Leaders show respect by stepping away from the role of problem-solver and instead take on the role of problem-framer. In healthcare, this means leaders:

  • Physically go to the place where the frontline staff deliver care to patients every day
  • See what team members are doing and ask thoughtful questions about the rationale of processes
  • Empower team members to drive improvements

In the role of problem framers, leaders give frontline team members the time and tools to find inefficiencies and then devise and implement new, more effective methods. Ultimately, the entire team is engaged and valued, and both patient care and team satisfaction improve.

Finding the root cause of pain points and inefficiencies

A key habit in the practice of constant improvement is root cause analysis: going beyond factors on the surface to find the true source of a problem. Root causes are often mundane, such as where equipment is stored or how samples are labeled. But these mundane factors can lead to annoying or even harmful outcomes and errors.
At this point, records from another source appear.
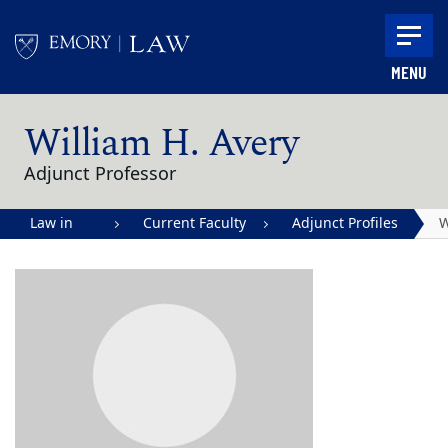
Skip to main content
MENU
Main content
William H. Avery
Adjunct Professor
Law in
Current Faculty
Adjunct Profiles
W
Action |
H
Emory
A
University
School of
Law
So adjusting them can make work significantly safer and more efficient.

Seeking root causes is another way of showing respect for workers. Rather than blame the person who made a mistake, leaders partner with the person to explore why the error was made. What conditions allowed the mistake to occur? How can we change them to prevent future mistakes and promote the safe, high-quality actions we want? By focusing on why the process — and not the person — may be flawed, leaders cultivate an environment where frontline staff are more eager and willing to speak up and share their ideas for improvement.

Flexibility and willingness to change

Patient care is inherently dynamic. Lean organizations, like any other, will often try solutions that don’t end up working as intended. This proves that the willingness to try new solutions is even more important than the initial impulse to improve.

With quality improvement, strategic alignment, staff empowerment and other core competencies baked into their DNA and daily operation, Lean organizations have the tools and mindset to iterate, flex, evolve and innovate.

Lean in action: Real results

A patient-centered system can be a powerful management method for healthcare organizations. It can promote better stewardship of resources and provide improved care to patients, faster and more affordably. 

Lean management practices have helped numerous organizations achieve these and other benefits, such as:

  • Sustained improvements in patient safety: The University of Maryland St. Joseph Medical Center (UM SJMC) partnered with Virginia Mason Institute to develop and mobilize a single management system designed for everyone in the organization. Three years after launch, UM SJMC succeeded in cutting its annual harm incidents in half, as well as surpassing its targets for raising patient experience ratings and reducing employee injuries. Improvements like these helped St. Joseph earn numerous accolades, including a five-star rating from the Centers for Medicare and Medicaid Services, an A grade for safety from Leapfrog, and recognition from U.S. News and World Report as the top community hospital in Maryland.
  • Optimized patient flow in primary care: The Virginia Mason Institute helped WakeMed Health and Hospitals improve ambulatory flow in its primary care clinics. Teams used Lean techniques such as aligning around a shared vision and forming 5S agreements, a method of improving safety and organization. The improvements they made kept patients on schedule and accommodated walk-ins and allowed staff to take a full lunch hour and go home on time with all work complete.
  • Reduced surgical setup to improve patient outcomes: A Virginia Mason team overseeing surgical instrument setup used root cause analysis to reduce errors, dramatically lessen prep time, and minimize the need for instrument storage. As a result of the changes, surgeons could perform more procedures, better meeting patients’ needs.